The final output of The Regeneration Roadmap, Changing Tack offers the private sector a prescription for piloting the unfamiliar seas of sustainable development that lie ahead.
Changing Tack holds that choices made on sustainable development now through 2020 will shape success or failure through mid-century, and demands that business leaders commit to doing more, even in the face of uncertainty, to guarantee that present and future societies and ecosystems thrive.
Changing Tack is the final output of The Regeneration Roadmap. The project seized 2012’s major sustainability milestones—particularly the Rio+20 summit in Brazil—as an opportunity to assess progress on sustainable development, to examine the evolution of the role of business in delivering this agenda to date, and to consider what and how might be done, particularly by the private sector, to accelerate and scale progress in the urgent manner required. The Regeneration Roadmap team conducted interviews with pioneers in this field, held dialogues with thought leaders around the world, and undertook extensive research including multiple surveys testing expert, public and consumer attitudes and expectations regarding sustainable development.

Things to do =
A) Based on the Changing Tack passage, say whether each statement agrees with it. Answer yes or no for each, and quote the deciding words. (i) Changing Tack is the final output of The Regeneration Roadmap. (ii) The project used the Rio+20 summit in South Africa as an opportunity to assess progress. (iii) The passage holds that choices made on sustainable development through 2030 will shape success or failure through mid-century.
B) According to the Changing Tack passage, what did the surveys undertaken by The Regeneration Roadmap team test?
C) Duplicate the section of the Changing Tack passage starting with "The final output of The Regeneration Roadmap, Changing" and going on through "and ecosystems thrive.".

Data section =
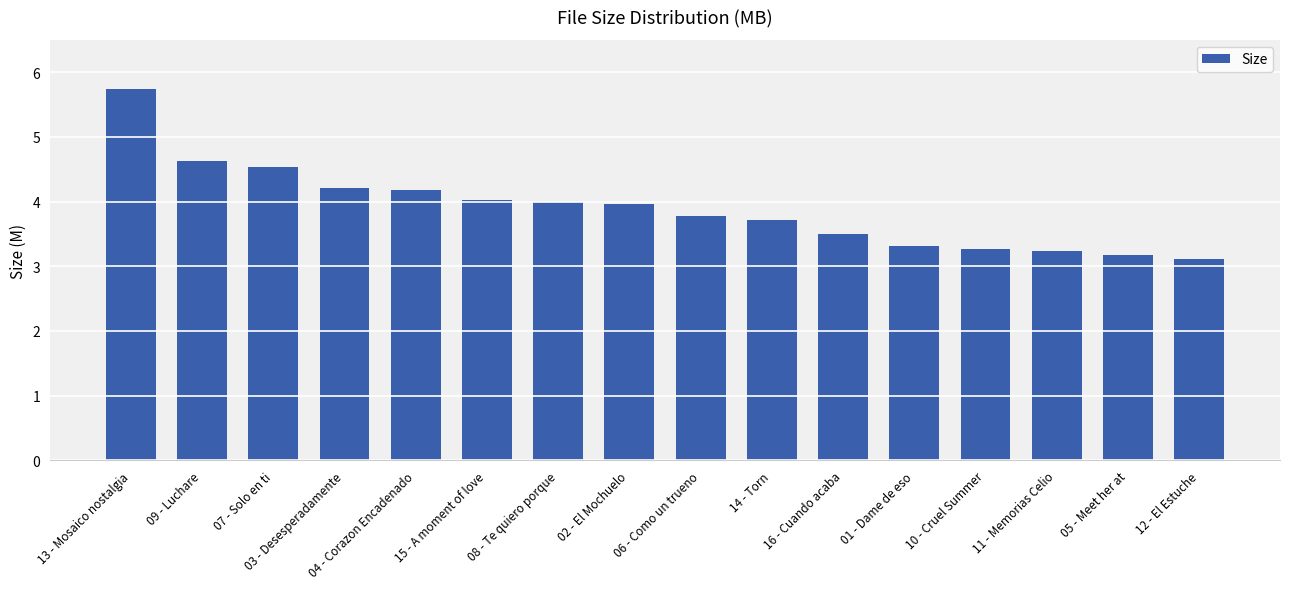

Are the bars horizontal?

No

==

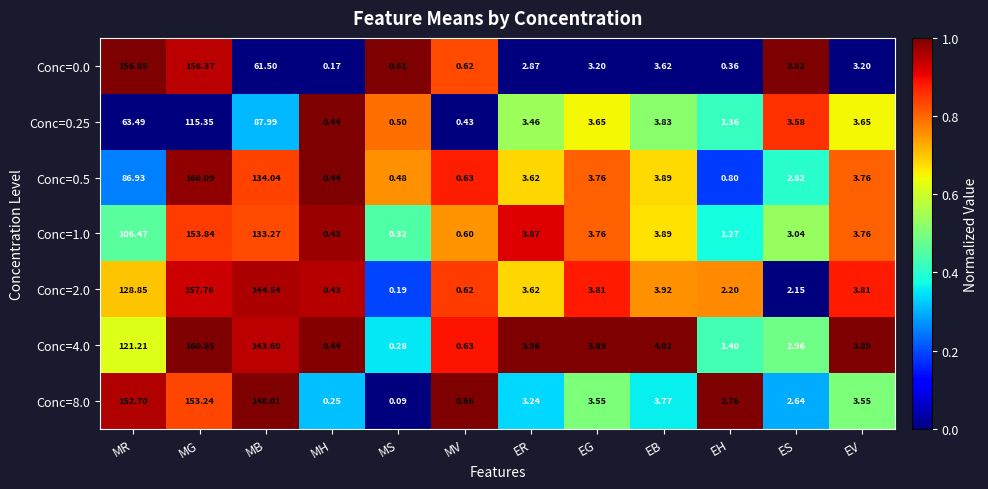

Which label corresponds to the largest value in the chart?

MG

Answer list =
A)
(i) Yes: "Changing Tack is the final output of The Regeneration Roadmap."
(ii) No: "particularly the Rio+20 summit in Brazil"
(iii) No: "choices made on sustainable development now through 2020 will shape success or failure through mid-century"

B) They tested expert, public and consumer attitudes and expectations regarding sustainable development.

C)
The final output of The Regeneration Roadmap, Changing Tack offers the private sector a prescription for piloting the unfamiliar seas of sustainable development that lie ahead.
Changing Tack holds that choices made on sustainable development now through 2020 will shape success or failure through mid-century, and demands that business leaders commit to doing more, even in the face of uncertainty, to guarantee that present and future societies and ecosystems thrive.